TASK ITEM »
Could you retype exactly the lines running from the line with "- **Put your proxies" to the end of the data, both included, and nothing else?

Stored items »
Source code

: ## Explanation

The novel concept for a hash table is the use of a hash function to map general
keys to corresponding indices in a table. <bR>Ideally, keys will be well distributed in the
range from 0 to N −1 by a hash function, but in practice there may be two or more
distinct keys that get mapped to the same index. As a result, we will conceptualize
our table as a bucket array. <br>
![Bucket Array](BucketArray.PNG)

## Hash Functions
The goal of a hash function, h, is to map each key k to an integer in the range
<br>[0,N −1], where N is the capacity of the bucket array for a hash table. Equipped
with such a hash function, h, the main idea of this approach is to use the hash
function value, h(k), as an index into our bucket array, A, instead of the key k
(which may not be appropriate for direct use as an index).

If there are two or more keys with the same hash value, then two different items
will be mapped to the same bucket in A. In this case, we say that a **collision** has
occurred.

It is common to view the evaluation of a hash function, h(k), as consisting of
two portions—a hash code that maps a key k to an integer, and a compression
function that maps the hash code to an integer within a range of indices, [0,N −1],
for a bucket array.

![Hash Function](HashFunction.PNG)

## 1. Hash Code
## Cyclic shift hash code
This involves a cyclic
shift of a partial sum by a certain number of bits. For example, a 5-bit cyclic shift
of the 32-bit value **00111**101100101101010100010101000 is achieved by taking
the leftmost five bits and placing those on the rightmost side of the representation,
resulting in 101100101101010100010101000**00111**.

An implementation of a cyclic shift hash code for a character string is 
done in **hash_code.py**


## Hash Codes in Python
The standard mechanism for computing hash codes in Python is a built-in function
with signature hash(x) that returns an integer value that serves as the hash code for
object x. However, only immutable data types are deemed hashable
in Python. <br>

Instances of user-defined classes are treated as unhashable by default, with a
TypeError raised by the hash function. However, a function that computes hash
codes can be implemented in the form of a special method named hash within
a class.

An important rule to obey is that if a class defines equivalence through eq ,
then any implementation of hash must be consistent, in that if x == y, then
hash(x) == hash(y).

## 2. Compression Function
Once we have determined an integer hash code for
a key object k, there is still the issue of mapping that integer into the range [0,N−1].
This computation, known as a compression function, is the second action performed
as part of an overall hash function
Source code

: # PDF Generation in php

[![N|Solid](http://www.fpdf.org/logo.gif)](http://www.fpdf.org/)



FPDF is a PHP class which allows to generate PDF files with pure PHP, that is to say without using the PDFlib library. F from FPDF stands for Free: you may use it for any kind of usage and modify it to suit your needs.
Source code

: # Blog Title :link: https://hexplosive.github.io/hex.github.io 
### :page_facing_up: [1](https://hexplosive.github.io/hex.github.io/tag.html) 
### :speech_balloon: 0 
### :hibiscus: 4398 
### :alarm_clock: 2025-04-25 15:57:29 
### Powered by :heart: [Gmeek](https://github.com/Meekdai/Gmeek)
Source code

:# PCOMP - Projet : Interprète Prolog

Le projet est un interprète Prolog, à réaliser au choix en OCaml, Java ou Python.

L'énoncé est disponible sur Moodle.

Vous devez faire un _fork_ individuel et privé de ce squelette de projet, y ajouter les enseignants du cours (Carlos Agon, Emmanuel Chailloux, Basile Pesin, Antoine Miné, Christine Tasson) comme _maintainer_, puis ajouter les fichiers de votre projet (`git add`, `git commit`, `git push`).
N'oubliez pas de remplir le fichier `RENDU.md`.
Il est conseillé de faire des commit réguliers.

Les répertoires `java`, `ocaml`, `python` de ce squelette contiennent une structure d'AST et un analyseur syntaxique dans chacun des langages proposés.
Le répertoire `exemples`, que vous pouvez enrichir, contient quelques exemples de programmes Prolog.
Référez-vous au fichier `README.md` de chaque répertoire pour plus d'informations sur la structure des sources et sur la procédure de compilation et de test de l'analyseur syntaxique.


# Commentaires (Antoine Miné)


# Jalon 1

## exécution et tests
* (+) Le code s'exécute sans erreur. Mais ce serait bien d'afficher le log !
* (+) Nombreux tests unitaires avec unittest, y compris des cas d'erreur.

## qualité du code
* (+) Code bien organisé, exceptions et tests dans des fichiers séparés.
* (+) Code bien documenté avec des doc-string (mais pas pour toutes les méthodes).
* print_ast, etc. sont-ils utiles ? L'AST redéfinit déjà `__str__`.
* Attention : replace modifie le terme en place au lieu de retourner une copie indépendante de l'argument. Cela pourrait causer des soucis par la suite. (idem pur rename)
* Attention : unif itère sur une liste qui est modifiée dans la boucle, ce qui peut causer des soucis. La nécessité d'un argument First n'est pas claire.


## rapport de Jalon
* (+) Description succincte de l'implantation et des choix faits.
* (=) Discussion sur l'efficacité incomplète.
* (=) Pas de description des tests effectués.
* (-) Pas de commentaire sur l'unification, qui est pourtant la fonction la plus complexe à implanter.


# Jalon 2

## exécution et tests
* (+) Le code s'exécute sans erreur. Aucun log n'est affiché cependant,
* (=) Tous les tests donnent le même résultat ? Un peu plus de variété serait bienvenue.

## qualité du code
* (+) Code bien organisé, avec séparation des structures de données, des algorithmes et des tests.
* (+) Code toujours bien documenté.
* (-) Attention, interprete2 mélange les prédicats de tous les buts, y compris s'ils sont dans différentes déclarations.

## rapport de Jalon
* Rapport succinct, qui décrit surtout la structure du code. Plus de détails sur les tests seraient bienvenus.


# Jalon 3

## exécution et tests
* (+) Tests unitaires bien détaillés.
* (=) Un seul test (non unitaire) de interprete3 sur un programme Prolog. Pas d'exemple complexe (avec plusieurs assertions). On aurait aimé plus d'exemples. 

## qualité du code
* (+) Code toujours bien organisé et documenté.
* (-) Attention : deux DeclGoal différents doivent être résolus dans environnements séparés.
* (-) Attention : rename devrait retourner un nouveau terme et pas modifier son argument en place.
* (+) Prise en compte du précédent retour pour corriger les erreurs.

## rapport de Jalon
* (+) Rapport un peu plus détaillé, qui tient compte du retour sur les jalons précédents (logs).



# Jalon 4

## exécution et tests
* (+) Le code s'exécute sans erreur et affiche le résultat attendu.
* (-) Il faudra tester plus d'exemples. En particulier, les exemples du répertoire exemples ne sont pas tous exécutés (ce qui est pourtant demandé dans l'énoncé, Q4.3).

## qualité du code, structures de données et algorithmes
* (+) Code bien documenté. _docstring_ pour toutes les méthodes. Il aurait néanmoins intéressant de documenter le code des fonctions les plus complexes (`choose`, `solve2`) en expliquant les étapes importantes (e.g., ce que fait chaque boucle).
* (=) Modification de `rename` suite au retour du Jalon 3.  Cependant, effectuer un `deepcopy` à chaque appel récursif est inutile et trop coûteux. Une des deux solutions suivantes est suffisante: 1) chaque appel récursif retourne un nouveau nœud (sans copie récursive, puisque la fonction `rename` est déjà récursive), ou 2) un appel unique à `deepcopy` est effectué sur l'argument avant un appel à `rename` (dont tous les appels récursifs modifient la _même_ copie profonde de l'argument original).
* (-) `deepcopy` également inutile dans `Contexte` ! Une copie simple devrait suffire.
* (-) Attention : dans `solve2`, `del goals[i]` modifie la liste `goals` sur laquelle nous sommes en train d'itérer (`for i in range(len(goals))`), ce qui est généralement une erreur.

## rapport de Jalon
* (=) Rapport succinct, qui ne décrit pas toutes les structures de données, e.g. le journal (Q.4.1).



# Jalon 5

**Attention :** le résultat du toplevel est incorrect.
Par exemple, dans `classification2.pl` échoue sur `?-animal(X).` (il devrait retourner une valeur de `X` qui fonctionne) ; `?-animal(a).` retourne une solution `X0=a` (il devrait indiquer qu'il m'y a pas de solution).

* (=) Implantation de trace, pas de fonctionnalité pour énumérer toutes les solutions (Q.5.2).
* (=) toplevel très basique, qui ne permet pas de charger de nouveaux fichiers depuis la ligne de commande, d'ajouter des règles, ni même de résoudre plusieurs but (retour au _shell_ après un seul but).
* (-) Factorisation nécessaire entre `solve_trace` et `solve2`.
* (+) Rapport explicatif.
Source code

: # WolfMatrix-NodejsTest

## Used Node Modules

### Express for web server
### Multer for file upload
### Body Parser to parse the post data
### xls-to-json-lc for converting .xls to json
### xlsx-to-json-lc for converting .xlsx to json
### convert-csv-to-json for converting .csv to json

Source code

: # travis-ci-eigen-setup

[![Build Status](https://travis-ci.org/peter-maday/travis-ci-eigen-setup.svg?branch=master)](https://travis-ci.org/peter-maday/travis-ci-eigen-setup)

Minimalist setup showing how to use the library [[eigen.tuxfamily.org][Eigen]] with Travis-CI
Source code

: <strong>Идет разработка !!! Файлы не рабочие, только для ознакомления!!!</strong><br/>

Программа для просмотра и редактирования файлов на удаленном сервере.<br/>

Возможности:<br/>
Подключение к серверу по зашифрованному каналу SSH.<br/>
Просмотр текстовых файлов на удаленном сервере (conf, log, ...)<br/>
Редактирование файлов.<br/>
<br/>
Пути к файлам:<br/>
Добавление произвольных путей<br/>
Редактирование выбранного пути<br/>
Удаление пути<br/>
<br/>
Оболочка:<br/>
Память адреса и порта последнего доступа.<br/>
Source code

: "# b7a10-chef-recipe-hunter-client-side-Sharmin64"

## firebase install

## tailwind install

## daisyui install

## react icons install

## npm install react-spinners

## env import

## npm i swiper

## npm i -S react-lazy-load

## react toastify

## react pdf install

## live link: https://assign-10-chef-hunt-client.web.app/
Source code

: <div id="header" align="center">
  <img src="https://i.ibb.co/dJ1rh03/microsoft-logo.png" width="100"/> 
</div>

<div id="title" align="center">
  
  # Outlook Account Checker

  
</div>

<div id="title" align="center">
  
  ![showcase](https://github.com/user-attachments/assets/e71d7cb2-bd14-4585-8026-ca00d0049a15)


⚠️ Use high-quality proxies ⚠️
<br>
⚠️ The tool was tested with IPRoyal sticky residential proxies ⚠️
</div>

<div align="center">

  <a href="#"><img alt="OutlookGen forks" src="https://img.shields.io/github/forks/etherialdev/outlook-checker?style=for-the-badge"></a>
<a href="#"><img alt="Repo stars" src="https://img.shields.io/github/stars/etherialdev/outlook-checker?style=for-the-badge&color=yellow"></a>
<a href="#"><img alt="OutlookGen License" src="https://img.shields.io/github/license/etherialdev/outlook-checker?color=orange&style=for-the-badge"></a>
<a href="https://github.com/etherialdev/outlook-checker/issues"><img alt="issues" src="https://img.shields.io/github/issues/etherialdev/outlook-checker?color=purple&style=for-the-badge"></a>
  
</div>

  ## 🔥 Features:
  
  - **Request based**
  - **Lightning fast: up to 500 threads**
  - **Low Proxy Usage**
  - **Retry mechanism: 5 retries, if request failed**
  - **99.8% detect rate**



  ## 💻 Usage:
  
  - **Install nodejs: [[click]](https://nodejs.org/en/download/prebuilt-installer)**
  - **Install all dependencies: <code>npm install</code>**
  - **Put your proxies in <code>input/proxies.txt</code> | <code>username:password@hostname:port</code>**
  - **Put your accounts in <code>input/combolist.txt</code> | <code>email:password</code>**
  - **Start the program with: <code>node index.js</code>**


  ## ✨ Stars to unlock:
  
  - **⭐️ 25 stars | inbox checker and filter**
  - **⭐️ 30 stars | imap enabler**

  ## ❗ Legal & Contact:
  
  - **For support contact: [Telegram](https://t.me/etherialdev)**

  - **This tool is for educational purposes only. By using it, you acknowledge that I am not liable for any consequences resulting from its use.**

ANSWER TO THIS PROBLEM »
  - **Put your proxies in <code>input/proxies.txt</code> | <code>username:password@hostname:port</code>**
  - **Put your accounts in <code>input/combolist.txt</code> | <code>email:password</code>**
  - **Start the program with: <code>node index.js</code>**


  ## ✨ Stars to unlock:
  
  - **⭐️ 25 stars | inbox checker and filter**
  - **⭐️ 30 stars | imap enabler**

  ## ❗ Legal & Contact:
  
  - **For support contact: [Telegram](https://t.me/etherialdev)**

  - **This tool is for educational purposes only. By using it, you acknowledge that I am not liable for any consequences resulting from its use.**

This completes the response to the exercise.